Adam Goucher Officially Retires From Running
Olympian undergoing knee surgery this Friday.
Olympian undergoing knee surgery this Friday.

Adam Goucher, the oft-injured Olympian who returned to competitive racing this year and qualified for January’s U.S. Olympic Marathon Trials at the Rock ‘n’ Roll Philadelphia Half Marathon in September with a 64:52 clocking, announced via his Run The Edge blog on Wednesday that he is having knee surgery this Friday and is officially retiring from competitive running.
“I am retiring from elite racing but I am not done running. Not by a long shot!” Goucher wrote. “I am looking forward to new starting lines and joining the millions of runners who find inspiring reasons to run that do not include Olympic berths or even personal bests. Those days might be behind me but I feel like my running career is just beginning. I am a runner. That will never change.”
For the better part of the 10-year stretch from 1998 to 2008, Goucher was one of the the main men in U.S. distance running. In 1999, a year after graduating from the University of Colorado as a four-time NCAA champion, Goucher showed incredible promise on the track, posting personal bests of 3:54.17 in the mile and 13:11.25 for 5,000 meters. The following year, he dominated the 4K and 12K races at the USA Cross Country Championships, winning both contests in convincing fashion and asserting himself as the future of American distance running.
Then Goucher got injured, starting a pattern that would end up plaguing him throughout the rest of his competitive career.
After failing to qualify for the Olympic team in 2004, Goucher and his wife Kara moved to Portland, Oregon to join the Nike Oregon Project and be coached by Alberto Salazar. The move proved to pay off, and in February of 2006, Goucher won another 4K title at the USA Cross Country Championships and went on to place 6th at Worlds–the highest placing by an American male in 20 years. That summer he ran the third fastest 2-mile ever by an American (8:12.7) and bettered his own 5,000-meter PR, running 13:10.00 in Heusden, Belgium.
Old injuries begab to resurface shortly afterward, however, forcing Goucher to have surgery on his ankle. Goucher again failed to qualify for the Olympic team in 2008 and more or less fell off the radar of competitive running till his return in Philadelphia in September. During that race Goucher said he was plagued by consistent knee pain, which an MRI later revealed was a torn meniscus and substantial damage to cartilage in the joint.

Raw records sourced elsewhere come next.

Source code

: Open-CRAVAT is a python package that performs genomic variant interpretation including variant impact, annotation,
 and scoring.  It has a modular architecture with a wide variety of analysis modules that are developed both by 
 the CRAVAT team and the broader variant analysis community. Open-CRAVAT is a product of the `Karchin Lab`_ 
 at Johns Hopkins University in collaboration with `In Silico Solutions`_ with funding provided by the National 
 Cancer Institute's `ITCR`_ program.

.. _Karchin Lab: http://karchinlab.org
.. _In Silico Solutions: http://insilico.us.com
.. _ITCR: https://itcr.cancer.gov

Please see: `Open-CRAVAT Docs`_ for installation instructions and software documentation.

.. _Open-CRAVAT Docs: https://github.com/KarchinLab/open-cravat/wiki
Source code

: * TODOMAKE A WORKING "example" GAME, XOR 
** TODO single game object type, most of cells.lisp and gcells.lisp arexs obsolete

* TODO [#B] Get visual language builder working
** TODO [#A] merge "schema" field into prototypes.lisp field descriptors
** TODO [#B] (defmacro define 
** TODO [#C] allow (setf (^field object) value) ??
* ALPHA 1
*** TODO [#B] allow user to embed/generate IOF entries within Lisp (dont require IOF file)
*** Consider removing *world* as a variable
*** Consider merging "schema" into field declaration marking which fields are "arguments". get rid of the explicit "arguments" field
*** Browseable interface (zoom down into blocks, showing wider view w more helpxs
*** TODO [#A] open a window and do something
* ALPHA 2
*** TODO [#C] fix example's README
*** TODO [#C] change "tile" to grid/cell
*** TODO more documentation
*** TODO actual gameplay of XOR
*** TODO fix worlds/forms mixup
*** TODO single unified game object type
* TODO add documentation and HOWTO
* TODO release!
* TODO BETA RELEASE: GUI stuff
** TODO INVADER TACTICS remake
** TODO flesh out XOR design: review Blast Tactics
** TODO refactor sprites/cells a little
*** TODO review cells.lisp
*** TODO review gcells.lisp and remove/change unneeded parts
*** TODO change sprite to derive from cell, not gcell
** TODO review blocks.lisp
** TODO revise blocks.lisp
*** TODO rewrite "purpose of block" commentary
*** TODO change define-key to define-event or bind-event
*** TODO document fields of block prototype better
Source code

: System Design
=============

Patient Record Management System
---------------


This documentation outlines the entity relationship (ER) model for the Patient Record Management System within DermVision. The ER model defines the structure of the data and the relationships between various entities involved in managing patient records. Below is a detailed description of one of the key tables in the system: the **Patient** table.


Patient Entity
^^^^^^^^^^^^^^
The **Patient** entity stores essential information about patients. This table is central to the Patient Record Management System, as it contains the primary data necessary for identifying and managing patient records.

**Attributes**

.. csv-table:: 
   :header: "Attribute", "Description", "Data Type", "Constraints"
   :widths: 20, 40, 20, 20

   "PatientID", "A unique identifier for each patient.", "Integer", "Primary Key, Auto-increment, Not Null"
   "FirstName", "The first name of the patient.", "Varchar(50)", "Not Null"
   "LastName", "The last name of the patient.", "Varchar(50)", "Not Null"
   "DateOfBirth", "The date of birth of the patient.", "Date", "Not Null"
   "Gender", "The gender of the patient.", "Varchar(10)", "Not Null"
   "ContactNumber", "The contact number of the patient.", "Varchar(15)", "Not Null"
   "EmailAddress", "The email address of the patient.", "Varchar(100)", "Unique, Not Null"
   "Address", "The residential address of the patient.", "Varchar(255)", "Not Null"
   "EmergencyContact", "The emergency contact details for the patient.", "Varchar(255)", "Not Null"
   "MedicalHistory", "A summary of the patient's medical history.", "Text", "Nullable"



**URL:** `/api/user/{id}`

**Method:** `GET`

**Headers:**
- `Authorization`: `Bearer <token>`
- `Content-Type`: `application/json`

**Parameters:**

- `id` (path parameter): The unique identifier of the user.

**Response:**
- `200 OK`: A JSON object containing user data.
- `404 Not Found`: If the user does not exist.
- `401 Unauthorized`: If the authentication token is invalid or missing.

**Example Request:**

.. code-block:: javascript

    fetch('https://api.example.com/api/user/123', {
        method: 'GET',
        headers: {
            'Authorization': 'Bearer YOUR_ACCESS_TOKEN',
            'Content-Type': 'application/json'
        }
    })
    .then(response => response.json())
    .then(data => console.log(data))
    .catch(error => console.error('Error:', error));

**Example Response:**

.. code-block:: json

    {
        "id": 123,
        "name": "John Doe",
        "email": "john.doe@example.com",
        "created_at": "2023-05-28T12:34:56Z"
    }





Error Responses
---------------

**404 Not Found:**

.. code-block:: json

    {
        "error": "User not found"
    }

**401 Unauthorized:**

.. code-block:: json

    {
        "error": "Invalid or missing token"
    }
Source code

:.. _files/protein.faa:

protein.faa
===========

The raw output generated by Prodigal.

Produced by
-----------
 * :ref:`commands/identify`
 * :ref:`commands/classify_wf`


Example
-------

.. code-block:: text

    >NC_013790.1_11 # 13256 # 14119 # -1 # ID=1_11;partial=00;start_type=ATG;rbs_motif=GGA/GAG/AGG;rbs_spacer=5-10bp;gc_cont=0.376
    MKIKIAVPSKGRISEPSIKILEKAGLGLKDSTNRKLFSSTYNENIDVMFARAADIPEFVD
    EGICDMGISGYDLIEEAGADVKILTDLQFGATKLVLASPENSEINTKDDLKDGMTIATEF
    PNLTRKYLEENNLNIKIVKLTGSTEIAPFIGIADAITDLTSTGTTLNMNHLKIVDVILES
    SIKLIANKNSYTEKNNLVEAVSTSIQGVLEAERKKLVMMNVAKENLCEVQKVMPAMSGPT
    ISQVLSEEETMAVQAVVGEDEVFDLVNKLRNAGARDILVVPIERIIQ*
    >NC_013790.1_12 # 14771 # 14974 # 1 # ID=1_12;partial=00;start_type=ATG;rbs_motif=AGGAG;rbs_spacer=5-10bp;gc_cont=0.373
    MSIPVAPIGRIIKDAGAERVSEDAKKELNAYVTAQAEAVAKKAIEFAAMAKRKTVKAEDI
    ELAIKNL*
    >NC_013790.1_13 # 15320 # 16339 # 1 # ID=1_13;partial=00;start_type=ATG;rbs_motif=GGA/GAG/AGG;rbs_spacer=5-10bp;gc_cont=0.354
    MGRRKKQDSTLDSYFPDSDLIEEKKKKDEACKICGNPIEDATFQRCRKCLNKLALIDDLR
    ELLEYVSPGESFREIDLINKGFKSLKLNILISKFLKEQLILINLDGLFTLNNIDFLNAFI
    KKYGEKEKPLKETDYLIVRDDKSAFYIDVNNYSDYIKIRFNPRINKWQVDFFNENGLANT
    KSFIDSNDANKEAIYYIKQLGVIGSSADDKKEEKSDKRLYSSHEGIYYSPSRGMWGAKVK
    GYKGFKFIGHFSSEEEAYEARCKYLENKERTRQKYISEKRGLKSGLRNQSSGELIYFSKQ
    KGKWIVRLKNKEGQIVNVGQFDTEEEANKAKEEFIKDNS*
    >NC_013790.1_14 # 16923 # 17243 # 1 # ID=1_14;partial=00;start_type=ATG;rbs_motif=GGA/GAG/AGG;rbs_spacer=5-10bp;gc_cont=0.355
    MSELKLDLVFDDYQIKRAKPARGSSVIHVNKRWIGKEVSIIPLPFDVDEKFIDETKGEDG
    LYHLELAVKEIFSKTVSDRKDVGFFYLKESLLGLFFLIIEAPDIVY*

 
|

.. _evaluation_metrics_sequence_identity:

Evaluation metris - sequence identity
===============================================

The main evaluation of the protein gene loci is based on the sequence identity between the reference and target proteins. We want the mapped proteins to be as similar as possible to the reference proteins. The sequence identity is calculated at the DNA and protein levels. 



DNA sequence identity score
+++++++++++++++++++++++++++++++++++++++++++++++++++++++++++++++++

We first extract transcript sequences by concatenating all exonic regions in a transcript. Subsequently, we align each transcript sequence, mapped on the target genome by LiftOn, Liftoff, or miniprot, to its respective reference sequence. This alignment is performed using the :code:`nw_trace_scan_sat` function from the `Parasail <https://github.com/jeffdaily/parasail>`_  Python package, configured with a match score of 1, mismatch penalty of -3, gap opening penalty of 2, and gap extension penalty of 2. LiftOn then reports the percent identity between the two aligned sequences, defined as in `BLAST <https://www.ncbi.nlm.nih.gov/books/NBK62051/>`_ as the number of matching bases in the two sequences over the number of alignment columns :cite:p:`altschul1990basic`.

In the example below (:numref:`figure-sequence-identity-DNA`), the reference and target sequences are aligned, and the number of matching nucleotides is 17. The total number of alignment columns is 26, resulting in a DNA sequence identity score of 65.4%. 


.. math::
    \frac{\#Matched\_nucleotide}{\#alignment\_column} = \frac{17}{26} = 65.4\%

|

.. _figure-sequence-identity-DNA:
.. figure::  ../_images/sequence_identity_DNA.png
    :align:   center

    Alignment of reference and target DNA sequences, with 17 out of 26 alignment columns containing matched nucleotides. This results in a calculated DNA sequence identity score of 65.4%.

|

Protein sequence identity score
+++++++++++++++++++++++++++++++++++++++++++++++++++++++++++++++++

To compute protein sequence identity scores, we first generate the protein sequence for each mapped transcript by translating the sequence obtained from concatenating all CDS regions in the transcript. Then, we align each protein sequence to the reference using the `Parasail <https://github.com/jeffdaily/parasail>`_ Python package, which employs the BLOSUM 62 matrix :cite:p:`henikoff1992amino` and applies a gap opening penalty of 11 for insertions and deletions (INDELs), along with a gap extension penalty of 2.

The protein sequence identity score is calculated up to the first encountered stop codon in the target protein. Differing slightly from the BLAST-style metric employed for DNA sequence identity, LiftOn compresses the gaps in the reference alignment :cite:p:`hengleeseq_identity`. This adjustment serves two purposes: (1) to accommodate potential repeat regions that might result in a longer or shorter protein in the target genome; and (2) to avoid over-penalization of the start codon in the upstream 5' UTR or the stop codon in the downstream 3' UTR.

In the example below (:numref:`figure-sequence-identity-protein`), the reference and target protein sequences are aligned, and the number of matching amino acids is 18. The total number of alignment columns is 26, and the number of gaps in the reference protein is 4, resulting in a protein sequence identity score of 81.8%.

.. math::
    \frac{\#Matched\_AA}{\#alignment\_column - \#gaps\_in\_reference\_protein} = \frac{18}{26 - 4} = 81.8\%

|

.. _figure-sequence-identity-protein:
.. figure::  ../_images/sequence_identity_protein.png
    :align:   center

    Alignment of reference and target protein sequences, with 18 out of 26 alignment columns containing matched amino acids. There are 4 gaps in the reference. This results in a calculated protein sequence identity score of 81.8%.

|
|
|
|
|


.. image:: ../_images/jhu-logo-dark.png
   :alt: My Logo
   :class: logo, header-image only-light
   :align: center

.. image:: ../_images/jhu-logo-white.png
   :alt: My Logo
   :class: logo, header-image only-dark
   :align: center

“The MRI showed a torn meniscus (the same meniscus I had repaired a year earlier) and substantial damage to the cartilage in the joint. I needed surgery. Again.” Goucher wrote. “This coming Friday (November 11, 2011) I will go under the knife again to fix what is broken. Within a week I should be able to start some gentle cross training, and within four weeks I will be able to begin some easy running. There is not enough time. There will be no Olympic Trials marathon in January. That is one starting line I will not make.”